The United States, along with the European Central Bank and Bank of Japan, are stuck overseeing 'Peter Pan' economies that refuse to wean themselves off cheap money policies.

That assessment comes from Bank of America-Merrill Lynch Global Research's head of high yield and relative value strategy, who saidFederal Reservechair Janet Yellen and her global central banking counterparts have been reduced to little more than high ranking babysitters.

"A Peter Pan economy is an economy that just doesn't want to grow up," Michael Contopoulos recently told "Fast Money."The central bankers of the U.S., Japan and Europe "are like three nannies managing the economies. And, that's what they're supposed to be doing.

Speaking about the central banks' mandate for price stability, Contopoulos added: "If you think about it, their job is to spur inflation and growth. It's to baby the economies forward. It's just not happening though."

The analysis coming as the ten-year Treasury note yield fell to multi-year lows this week, breaking the 1.60 percent mark. Meanwhile, the Fed decided leave interest rates unchanged.

"I think rates could go lower. You have ten trillion of negative yielding assets globally. Treasuries, U.S. investment grade and U.S. high-yield are virtually some of the only assets available right now with a positive yield," said Contopoulos, who drives the firm's view on cross assets and the high yield and loan markets. "Fundamentals are weak."

'Fantasy land' companies 'can't hire much more'

As rates remain low or go lower, he believes it makes sense to buy Treasuries and/or high quality assets that have sold off the most.

Meanwhile, the most susceptible to shocks in this uncertain policy environment, according to Contopoulos, are risk sensitive assets—including high-yield.

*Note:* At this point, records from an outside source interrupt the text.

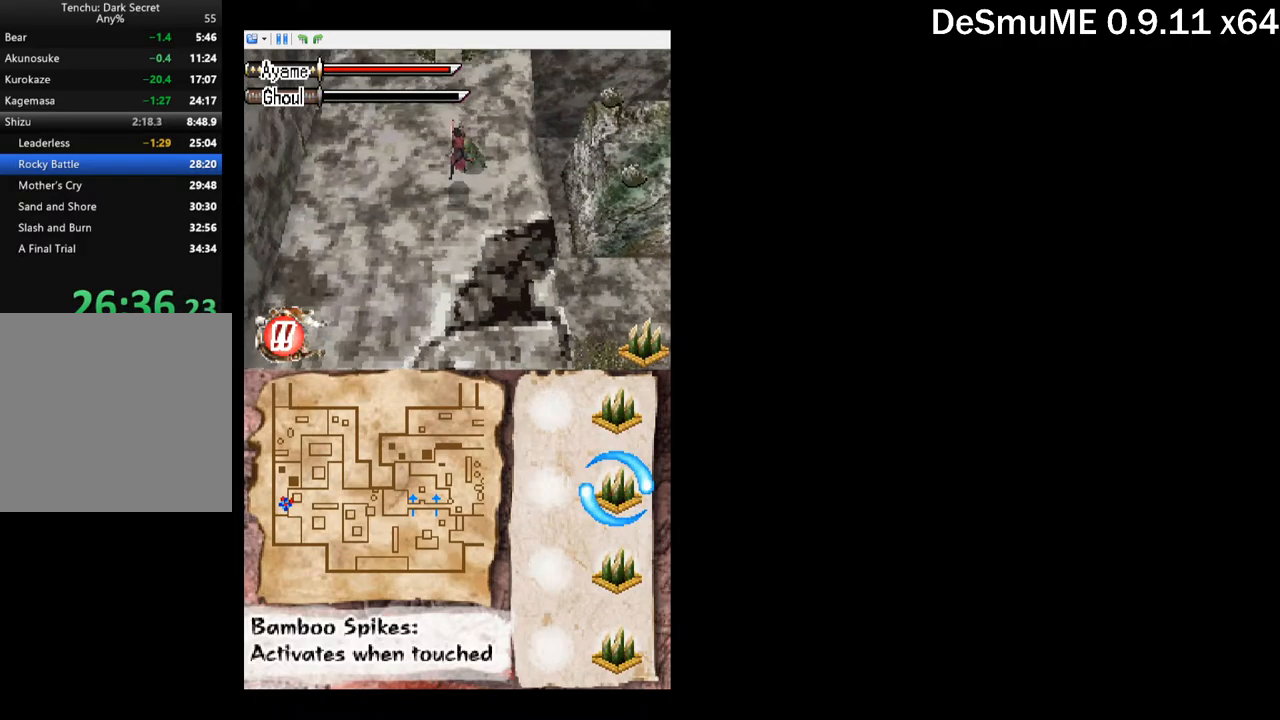
{"buttons": ["DPAD_UP"], "button_events": []}
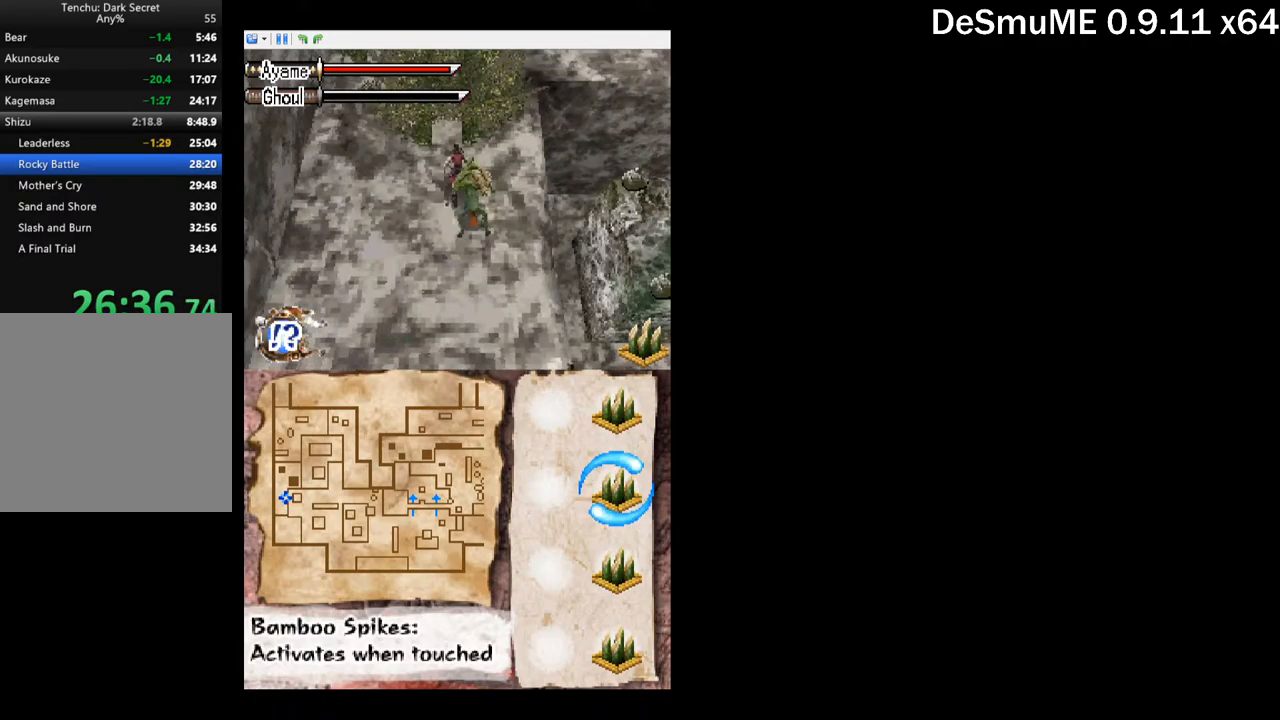
{"buttons": ["DPAD_UP"], "button_events": [[100, "DPAD_UP", "up"], [417, "DPAD_UP", "down"]]}
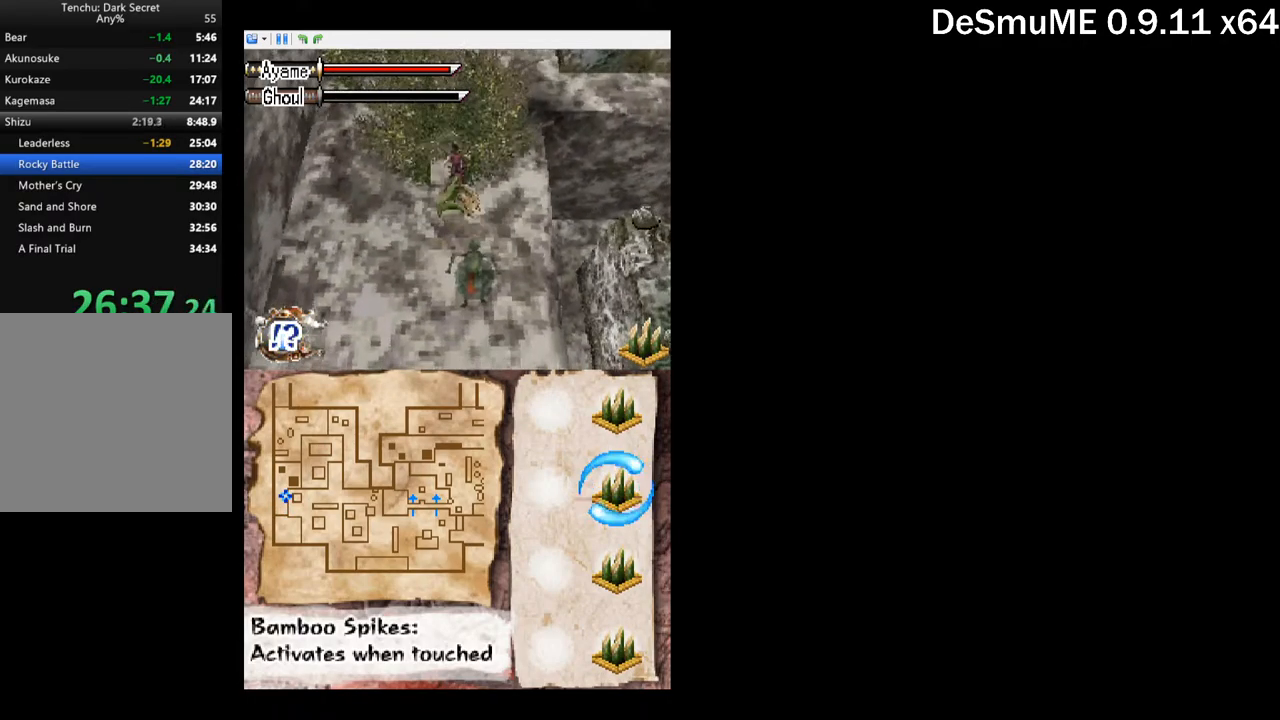
{"buttons": ["DPAD_UP"], "button_events": []}
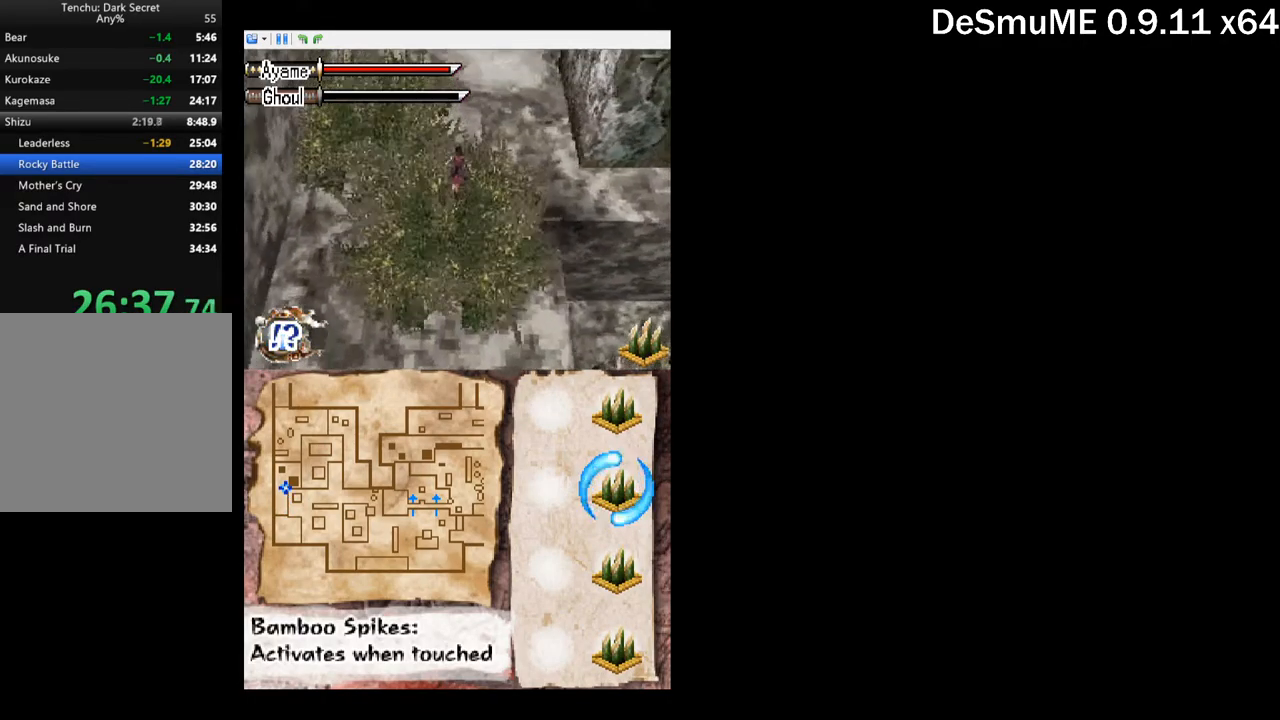
{"buttons": ["DPAD_UP", "DPAD_RIGHT"], "button_events": [[434, "DPAD_RIGHT", "down"]]}
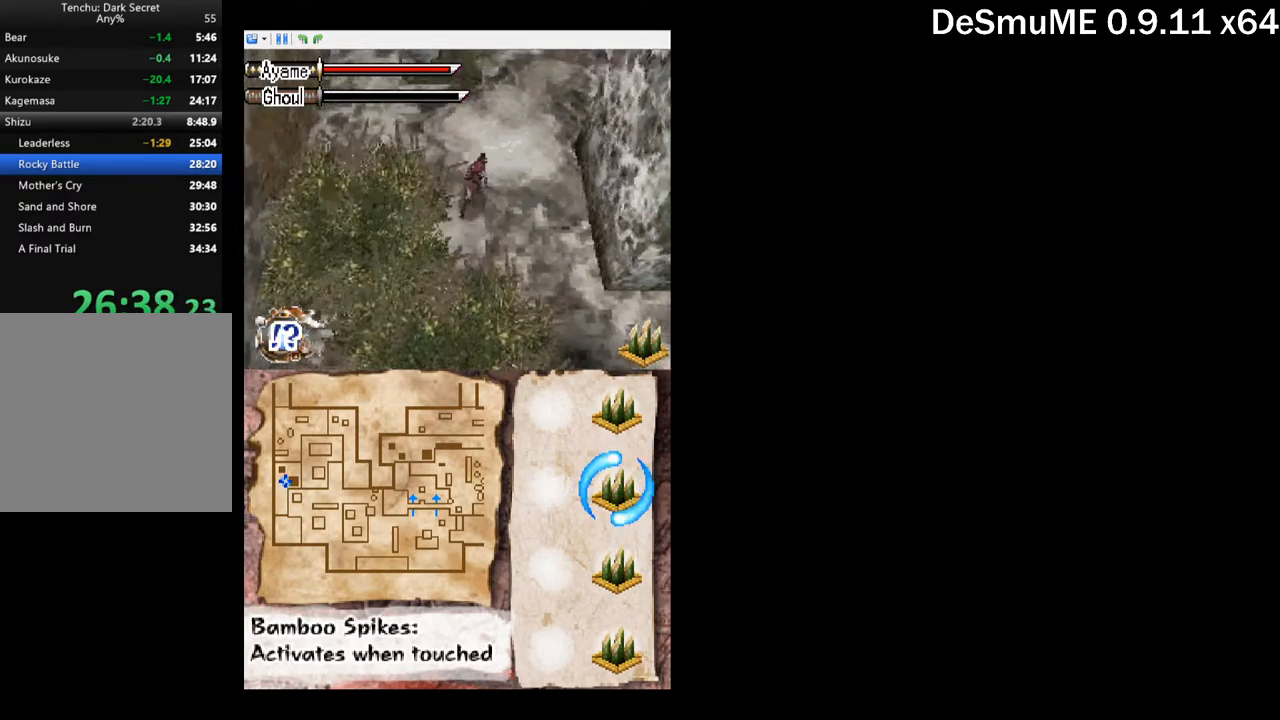
{"buttons": ["DPAD_DOWN", "DPAD_RIGHT"], "button_events": [[34, "DPAD_UP", "up"], [100, "DPAD_DOWN", "down"]]}
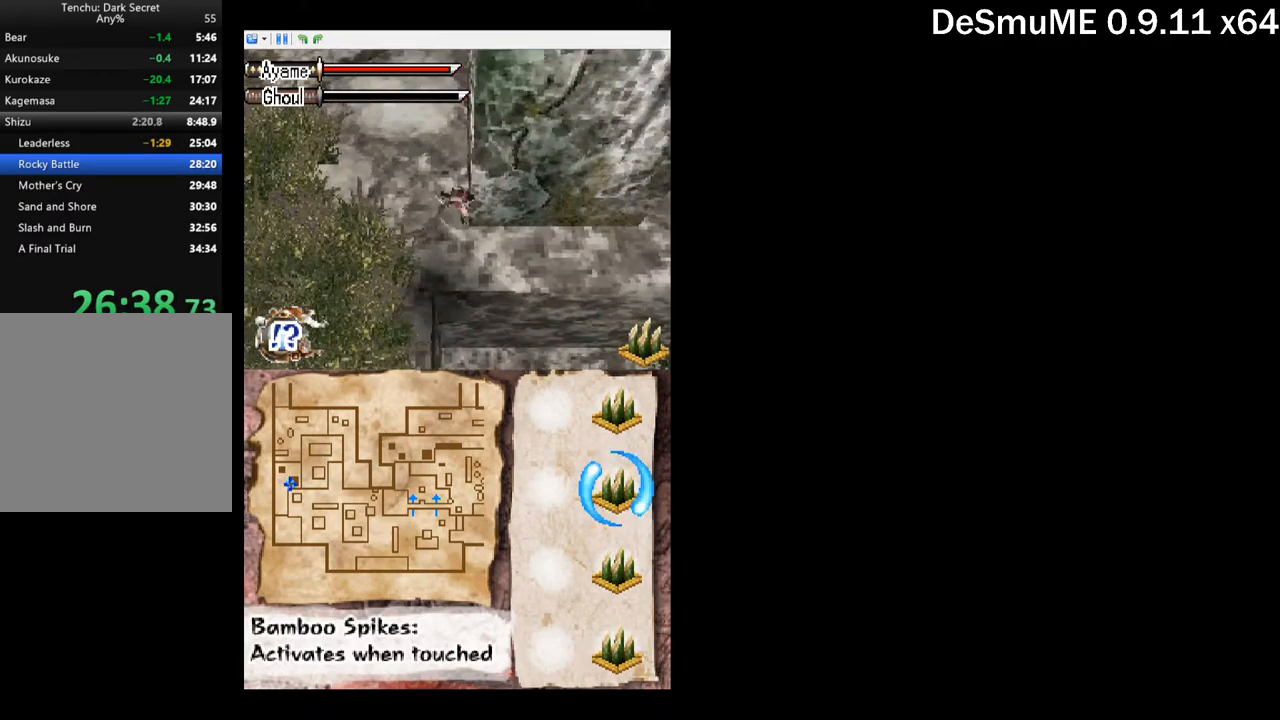
{"buttons": ["DPAD_DOWN", "DPAD_RIGHT"], "button_events": [[200, "A", "down"], [334, "A", "up"]]}
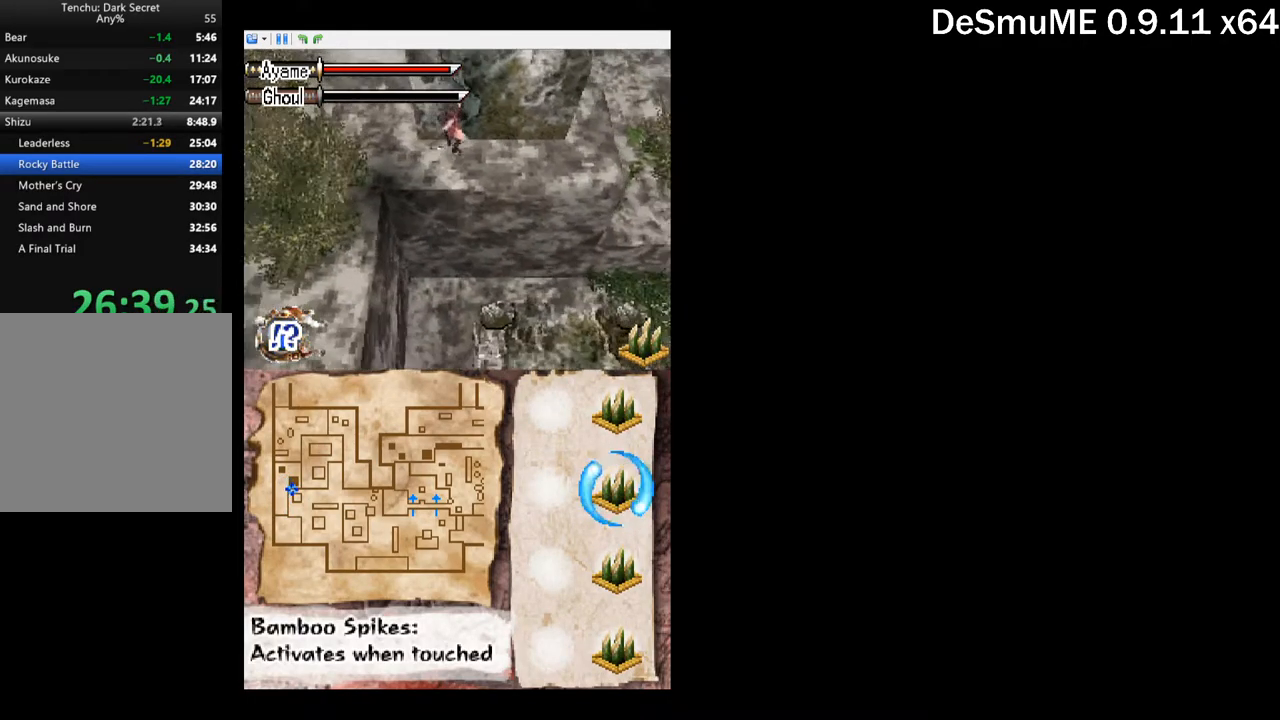
{"buttons": ["A", "DPAD_DOWN"], "button_events": [[217, "DPAD_RIGHT", "up"], [467, "A", "down"]]}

Contopoulos also points out the problems stretch to earnings, too — a spot that particularly worries him because there are only two ways for companies to grow: Via capital structures and rising equity multiples.

"Either you cut costs, cut CAPEX [capital expenditures] or fire your unproductive labor force. Or, at least stop hiring," he said. "And, I think we/re starting to see a slowing in the labor force because quite frankly, we have a tight labor market and corporations can't hire much anymore."

In a note out earlier this month, Contopoulos warned job losses may grow later this year or early next year due to poor productivity, slowly rising wages and lackluster corporate earnings. The situation is party caused by central banks in 'fantasy-land,' he wrote.

Investors may get a clearer picture of the labor market and policy on Tuesday when Yellen begins two-days of testimony before lawmakers on Capitol Hill.

Clarification: Contopoulos made his remarks to CNBC's "Fast Money."